Just 27 per cent of those questioned in the YouGov poll for the Sunday Times said they thought the chancellor was capable of replacing Tony Blair at No 10, compared to 57 per cent who said he was not.

The disappointing poll rating comes after it emerged last week that Mr Brown had ignored Treasury warnings that his 1997 decision to scrap tax relief on share dividends could create a £75 billion pensions black hole.

Despite insisting that the move was the "right decision" for Britain at the time, the chancellor's image was also damaged after the Confederation of British Industry (CBI) dismissed his claims that the business group had lobbied him to implement the change.

In light of the debacle Mr Brown's stewardship of the economy - previously his strongest asset – has also been called into question, with fewer people now confident in his abilities as chancellor.

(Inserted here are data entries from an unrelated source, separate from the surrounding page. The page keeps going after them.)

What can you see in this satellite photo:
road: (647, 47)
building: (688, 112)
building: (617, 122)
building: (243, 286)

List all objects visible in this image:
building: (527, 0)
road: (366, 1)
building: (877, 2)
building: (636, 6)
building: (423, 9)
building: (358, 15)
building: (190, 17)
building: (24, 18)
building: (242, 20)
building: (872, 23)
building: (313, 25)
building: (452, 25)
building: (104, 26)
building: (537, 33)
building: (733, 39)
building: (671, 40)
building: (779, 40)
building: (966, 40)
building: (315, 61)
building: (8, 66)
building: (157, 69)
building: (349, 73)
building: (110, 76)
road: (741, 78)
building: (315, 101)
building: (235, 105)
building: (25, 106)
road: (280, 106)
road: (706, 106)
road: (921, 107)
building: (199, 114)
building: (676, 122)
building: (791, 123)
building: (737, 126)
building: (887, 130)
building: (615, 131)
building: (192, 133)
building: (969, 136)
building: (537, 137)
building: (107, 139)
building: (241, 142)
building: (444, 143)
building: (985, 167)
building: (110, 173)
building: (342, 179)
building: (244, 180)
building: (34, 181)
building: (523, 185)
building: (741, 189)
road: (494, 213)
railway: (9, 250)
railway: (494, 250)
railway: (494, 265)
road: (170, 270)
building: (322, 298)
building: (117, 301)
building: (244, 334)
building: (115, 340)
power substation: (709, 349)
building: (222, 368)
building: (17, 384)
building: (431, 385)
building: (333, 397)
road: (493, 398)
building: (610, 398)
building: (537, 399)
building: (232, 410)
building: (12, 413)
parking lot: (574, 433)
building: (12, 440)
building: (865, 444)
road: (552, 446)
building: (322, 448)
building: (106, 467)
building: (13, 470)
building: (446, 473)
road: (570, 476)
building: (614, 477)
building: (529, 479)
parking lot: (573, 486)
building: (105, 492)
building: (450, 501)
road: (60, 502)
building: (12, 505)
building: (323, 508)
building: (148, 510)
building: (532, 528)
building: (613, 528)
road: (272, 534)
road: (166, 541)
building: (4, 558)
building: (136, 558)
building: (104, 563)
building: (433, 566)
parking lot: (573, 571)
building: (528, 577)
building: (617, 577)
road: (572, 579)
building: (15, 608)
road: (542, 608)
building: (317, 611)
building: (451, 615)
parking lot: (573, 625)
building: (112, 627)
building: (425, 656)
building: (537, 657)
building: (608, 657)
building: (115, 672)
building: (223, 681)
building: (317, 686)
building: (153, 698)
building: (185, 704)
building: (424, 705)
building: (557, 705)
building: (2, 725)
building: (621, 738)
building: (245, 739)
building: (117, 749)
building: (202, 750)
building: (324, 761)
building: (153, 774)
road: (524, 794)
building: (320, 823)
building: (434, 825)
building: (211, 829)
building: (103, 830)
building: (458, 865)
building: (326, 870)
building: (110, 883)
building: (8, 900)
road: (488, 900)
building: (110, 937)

Just 41 per cent of respondents in the Sunday Times poll said they thought he had been a good chancellor, down from 51 per cent a month ago, while 52 per cent think that he has done a bad job.

The disappointing ratings are reflected in a second ICM survey for the News of the World, in which 57 per cent of people said they held Mr Brown responsible for Britain's current pensions shortfall, while a further 44 per cent thought that the chancellor's handling of pensions would impede his chances of winning the next election if he becomes the next Labour leader as expected.

And in a concerning result for the government ahead of next month's local, Scottish and Welsh elections, the YouGov poll of 2,218 people shows that the Conservatives have increased their lead over Labour to eight points. David Cameron's party now enjoy the support of 39 per cent of voters, compared to 31 per cent for Labour and 16 per cent for the Liberal Democrats.

Meanwhile, concern about the impact a Brown premiership could have on Labour has prompted John Reid to urge environment secretary David Miliband to challenge the chancellor for the leadership of the party once Mr Blair stands down, the Sunday Telegraph reports, citing friends of the home secretary.